Post the coordinates, and that place will be sterile by July. Anyone who has ever fished it would be unwise to discuss it on the Internet.


----------



## hillbilly deluxe (Jun 7, 2007)

Lee Brumlow said:


> How about some coordinates or at least a good general direction and distance from the hole that is not there????
> 
> Lee B.


thats funny right there:rotfl::rotfl::rotfl::rotfl::rotfl:


----------



## J.Oberholtzer (May 27, 2010)

That's a raymarine e120. And that's funny someone wants the coordinates.


----------



## scend irie (Oct 28, 2011)

If you look closely and have adequate resolution at Chase This' picture, you can see the coordinate in the reflection's reflection's reflection.


----------



## maskale (Sep 19, 2014)

scend irie said:


> If you look closely and have adequate resolution at Chase This' picture, you can see the coordinate in the reflection's reflection's reflection.
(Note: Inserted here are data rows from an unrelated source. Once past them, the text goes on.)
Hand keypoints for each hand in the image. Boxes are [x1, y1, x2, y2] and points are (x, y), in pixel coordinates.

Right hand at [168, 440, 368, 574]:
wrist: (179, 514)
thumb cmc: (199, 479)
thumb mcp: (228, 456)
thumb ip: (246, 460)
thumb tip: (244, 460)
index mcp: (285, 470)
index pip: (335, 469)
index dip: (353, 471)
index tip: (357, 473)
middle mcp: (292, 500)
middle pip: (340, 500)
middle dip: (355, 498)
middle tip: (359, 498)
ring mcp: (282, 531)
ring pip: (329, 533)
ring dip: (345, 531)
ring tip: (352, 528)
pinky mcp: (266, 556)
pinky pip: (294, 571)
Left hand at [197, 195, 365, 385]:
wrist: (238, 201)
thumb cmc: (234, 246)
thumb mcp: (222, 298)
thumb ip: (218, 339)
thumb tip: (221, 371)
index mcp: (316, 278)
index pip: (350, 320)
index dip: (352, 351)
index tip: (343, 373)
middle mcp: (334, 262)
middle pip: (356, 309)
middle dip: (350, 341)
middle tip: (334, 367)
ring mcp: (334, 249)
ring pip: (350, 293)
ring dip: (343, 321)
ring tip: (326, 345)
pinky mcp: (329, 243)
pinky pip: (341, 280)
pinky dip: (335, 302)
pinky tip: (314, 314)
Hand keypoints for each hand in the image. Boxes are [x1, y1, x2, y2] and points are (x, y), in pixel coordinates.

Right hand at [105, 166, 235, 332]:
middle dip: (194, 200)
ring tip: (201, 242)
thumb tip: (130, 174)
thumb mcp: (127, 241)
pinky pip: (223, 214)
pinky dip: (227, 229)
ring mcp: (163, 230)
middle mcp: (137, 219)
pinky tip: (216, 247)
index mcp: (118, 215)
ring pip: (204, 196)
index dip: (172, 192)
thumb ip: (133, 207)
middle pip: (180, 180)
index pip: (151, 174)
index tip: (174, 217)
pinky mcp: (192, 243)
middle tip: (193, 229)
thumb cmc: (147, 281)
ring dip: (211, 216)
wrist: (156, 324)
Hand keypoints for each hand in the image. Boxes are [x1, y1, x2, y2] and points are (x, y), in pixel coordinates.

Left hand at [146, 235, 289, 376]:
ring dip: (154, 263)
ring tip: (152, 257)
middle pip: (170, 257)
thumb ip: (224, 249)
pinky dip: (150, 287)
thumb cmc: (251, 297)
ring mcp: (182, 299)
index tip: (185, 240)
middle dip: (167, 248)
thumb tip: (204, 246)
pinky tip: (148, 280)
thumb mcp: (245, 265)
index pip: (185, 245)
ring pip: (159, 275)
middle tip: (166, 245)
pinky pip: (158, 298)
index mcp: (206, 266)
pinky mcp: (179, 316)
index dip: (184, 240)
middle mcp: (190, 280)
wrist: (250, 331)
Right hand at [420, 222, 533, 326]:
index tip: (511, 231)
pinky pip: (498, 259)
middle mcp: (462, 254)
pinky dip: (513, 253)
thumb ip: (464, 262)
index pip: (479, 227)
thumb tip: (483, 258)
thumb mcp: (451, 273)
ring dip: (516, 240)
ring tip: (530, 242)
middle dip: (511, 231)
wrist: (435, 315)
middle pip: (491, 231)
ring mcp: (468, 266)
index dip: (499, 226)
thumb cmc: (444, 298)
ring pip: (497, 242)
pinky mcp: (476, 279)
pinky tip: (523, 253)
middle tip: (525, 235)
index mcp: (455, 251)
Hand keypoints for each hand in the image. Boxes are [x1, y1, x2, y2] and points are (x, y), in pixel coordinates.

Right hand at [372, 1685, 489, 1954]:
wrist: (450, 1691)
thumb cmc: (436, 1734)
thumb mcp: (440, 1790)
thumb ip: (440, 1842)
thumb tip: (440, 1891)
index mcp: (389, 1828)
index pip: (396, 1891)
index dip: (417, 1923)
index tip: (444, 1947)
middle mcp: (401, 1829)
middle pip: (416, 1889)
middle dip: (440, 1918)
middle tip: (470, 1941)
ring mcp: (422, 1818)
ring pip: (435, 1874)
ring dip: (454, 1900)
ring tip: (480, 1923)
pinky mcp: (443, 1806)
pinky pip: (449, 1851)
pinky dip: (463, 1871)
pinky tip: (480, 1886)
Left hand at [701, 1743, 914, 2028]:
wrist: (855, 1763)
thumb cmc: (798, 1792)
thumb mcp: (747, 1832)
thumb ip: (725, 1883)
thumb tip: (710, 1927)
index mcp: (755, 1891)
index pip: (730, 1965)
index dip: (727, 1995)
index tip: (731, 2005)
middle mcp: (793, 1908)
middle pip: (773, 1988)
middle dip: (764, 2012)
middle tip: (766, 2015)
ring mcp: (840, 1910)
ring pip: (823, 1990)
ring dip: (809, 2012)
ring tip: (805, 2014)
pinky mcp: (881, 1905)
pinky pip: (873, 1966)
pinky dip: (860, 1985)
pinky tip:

yep, just needed to sharpen that last reflection a little.


----------



## Trouthappy (Jun 12, 2008)

Wait until a commercial boat anchors on it for a week, and see if there are any fish left.


----------



## Snake (Aug 5, 2005)

That hole has been blown out....


----------



## BigEgg (Jul 29, 2013)

scend irie said:


> If you look closely and have adequate resolution at Chase This' picture, you can see the coordinate in the reflection's reflection's reflection.


Enhance... Enhance... Enhance...


----------



## hog (May 17, 2006)

A few other times "The Hole" has been discussed


2009

2010

again 2010​


----------



## Chase This! (Jul 20, 2007)

So, in conclusion?


----------



## hillbilly deluxe (Jun 7, 2007)

so how many of yall going to poke these numbers in n run out there????


----------



## hilton (Jan 28, 2008)

Fish monger said:


> So in conclusion
> 
> 27 54 004
> 094 27 001
> ...


That's dyslexically close!


----------



## Chase This! (Jul 20, 2007)

Fish monger said:


> So in conclusion
> 
> 27 54 004
> 094 27 001
> ...


LOL. You gonna have people running all over.


----------



## Fin Reaper (May 31, 2012)

Quite possibly the most views and comments on a thread I've started..... Deserve some green on that one lol.


----------



## gil5077 (Jul 29, 2010)

I have heard that hole is where megaladon hides out.... be very careful dropping anything in that hole, wouldnt want to wake him up.


----------



## planohog (Nov 1, 2006)

Im guessing the blue water is circulating counter clockwize in this hole.
Watchout Tidy-bowl Man!


----------



## Talmbout (Apr 13, 2013)

A old crew boat captain told me that a production platform sunk out of site at the "Hole" when the salt dome collapsed.


----------